By John F. McVea Special to the Star Tribune JULY 26, 2020 — 2:00PM
Q: What is the best way to lead during turbulent times?
A: Unprecedented economic conditions have caused us to obsess about our daily circumstances. However, in turbulent times, as Booker T. Washington observed, it is character rather than circumstances that make the leader. Leadership under turbulence is less about adopting new tools and techniques and more about thinking about what we are really trying to achieve, who we are trying to become and how we can allow others to thrive.
Turbulence undermines the security and trust that allow people to focus on their technical tasks and execution. Suddenly everyone is surveying their options. Suddenly everyone has an opinion on what’s wrong with our strategy and whose fault it is.
In good times we might commit because of a financial bonus; in turbulent times we will only commit if we are reminded of the deep human mission we share: the customer who depends on our service, the beauty of the products we design, the impact our work has on the community. It is the leader’s job to rediscover, reinforce and reinspire that shared purpose and to focus our attention on the character of the organization, not the circumstances.

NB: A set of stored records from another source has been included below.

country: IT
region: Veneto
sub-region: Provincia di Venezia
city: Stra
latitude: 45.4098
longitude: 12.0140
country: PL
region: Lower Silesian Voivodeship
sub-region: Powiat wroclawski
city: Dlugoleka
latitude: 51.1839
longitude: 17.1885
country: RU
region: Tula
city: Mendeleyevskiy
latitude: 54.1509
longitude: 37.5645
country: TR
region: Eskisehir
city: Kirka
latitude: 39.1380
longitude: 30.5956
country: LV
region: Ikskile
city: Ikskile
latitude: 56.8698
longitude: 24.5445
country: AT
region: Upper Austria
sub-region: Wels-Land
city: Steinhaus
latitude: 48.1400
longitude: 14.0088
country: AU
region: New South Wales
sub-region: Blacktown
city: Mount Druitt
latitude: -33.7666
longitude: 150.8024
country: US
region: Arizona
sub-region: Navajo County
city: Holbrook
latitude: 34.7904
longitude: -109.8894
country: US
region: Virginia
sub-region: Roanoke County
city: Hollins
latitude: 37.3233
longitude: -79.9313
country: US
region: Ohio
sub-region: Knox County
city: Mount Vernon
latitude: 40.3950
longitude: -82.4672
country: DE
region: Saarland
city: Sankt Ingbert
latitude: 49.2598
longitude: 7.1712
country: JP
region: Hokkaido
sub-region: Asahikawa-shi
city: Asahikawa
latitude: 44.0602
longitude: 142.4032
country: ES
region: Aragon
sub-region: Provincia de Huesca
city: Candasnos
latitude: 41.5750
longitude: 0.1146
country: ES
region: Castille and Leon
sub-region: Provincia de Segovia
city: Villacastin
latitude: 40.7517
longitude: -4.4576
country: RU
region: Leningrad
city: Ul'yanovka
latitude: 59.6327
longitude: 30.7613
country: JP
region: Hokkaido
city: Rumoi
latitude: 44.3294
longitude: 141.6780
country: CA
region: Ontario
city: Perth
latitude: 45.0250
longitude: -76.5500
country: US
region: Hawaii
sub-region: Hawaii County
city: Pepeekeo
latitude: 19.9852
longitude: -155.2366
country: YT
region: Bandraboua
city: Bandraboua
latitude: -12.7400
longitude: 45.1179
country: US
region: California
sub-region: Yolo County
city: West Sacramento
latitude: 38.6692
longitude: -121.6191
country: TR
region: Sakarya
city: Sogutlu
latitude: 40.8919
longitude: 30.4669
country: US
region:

The second element of hope comes from a unique commitment from the leader. This comes not from delusional words in the face of disturbing facts; it comes from a leader personally facing the truth, acting with transparency and demonstrating personal commitment. When facing destruction, Ulysses plugged his men’s ears so they could row without distraction, leaving his ears alone to face the confusion of the Sirens’ song. But he also lashed himself to the mast, making it clear he would go down with his crew.
In turbulence, leaders need to avoid the intuition to keep their heads down and either pretend it’s “business as usual” or to isolate themselves with a senior decisionmaking team. They need to focus on building the character of the organization by emphasizing the core human purpose of the work, by personally confronting and communicating the truth of the situation, protecting others from forces they cannot control, and by visible personal commitment to change and grow.
John F. McVea is an associate professor in the Schulze School of Entrepreneurship at the University of St. Thomas Opus College of Business.